While there appears to be a role for private capital in this process, but it is difficult to plot a trajectory for the market. The independent renewables managers could be successful in their aggregation strategies and build track records, thereby alleviating concerns about scale and the depth of the GP community. With this in mind, it would help if the consultants who advise LPs on allocation strategies became more familiar with renewables.
As for the superannuation funds, it remains to be seen whether they become progressively active investors, as has proved to be the case elsewhere in infrastructure. Yates expects certain groups to establish in house teams for the renewables sector and go direct, but this doesn't make the manager redundant: some of Palisade's commitment to the CEFC partnership will come from direct investment mandates.
"I think in this space they are likely to use some form of a fund structure, but not a normal limited partnership, it will be groups working together through individually managed accounts," Yates explains. "Palisade's LPs are using the manager's expertise but retaining the ultimate decision making power for the individual investments."
What is needed in the interim are success stories. Improving sentiment is evident in listed developer Infigen's stock price, which has yet to recapture its pre-global financial crisis highs but has doubled in the last six months; in the steady climb in the price of large-scale generation certificates; and in the greater availability of PPAs. There are also more exit options for assets of scale, with foreign institutional and strategic capital becoming increasingly aggressive.
Pacific Hydro, which has hydro and wind assets in Australia and Latin America, was not always easy for IFM Investors to handle - there was an asset write-down and ongoing concerns about policy conditions. Yet China-based State Power Investment Corporation (SPIC) agreed to buy the asset in December for an estimated A$2 billion, far more than many had expected.
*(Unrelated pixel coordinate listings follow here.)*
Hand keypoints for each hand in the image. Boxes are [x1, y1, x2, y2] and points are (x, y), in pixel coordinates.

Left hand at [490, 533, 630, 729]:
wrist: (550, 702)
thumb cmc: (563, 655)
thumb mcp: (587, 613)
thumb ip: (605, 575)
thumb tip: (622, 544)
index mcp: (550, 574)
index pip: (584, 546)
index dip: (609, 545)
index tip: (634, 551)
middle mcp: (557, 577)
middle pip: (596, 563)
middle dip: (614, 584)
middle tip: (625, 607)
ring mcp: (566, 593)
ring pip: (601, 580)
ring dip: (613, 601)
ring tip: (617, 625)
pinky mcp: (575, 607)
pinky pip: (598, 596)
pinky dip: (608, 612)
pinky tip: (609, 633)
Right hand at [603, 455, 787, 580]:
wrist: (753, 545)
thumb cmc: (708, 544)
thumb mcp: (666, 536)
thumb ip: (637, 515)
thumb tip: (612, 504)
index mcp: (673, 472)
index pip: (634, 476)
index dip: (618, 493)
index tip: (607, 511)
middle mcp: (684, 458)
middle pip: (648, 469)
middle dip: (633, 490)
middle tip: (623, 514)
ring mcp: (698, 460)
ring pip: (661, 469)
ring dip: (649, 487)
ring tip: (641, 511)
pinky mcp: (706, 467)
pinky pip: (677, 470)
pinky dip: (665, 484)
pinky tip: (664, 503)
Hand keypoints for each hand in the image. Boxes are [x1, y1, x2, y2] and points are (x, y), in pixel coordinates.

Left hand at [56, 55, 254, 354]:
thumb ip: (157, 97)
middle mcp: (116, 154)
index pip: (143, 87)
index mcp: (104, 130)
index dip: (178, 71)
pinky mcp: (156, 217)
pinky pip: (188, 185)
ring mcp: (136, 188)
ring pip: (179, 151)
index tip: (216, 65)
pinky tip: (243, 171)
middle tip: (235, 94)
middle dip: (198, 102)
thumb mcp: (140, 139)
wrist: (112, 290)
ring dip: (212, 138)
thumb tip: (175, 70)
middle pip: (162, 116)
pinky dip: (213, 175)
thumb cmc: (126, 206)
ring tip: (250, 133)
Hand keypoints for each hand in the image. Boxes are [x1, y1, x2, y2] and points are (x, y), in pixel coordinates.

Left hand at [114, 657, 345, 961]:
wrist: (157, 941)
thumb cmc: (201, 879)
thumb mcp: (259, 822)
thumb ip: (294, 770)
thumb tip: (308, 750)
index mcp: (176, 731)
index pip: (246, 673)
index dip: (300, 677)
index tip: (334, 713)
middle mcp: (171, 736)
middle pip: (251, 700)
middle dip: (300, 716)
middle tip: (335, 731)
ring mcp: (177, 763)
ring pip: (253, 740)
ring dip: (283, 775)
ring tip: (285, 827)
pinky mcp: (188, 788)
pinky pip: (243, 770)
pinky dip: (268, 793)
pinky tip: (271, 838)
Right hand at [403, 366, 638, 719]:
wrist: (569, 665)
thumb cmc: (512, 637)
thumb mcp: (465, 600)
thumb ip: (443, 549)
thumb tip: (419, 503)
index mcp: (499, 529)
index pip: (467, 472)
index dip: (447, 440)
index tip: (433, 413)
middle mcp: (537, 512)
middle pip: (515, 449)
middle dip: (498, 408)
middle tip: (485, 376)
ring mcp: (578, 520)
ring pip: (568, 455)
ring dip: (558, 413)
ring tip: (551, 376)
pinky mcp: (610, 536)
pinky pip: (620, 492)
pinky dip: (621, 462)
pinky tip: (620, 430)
SPIC has since acquired other renewable assets, suggesting its appetite is not yet sated.
"It is increasingly likely that foreign capital will support the sector if it is attractive," says IFM's Hanna. "You might also see partnerships between investors and electricity companies that write contracts - that is how the market should work most rationally. It's evolution not revolution, but there is a fixed and firm renewable target and that implies a lot of projects need to be built over the next five or so years."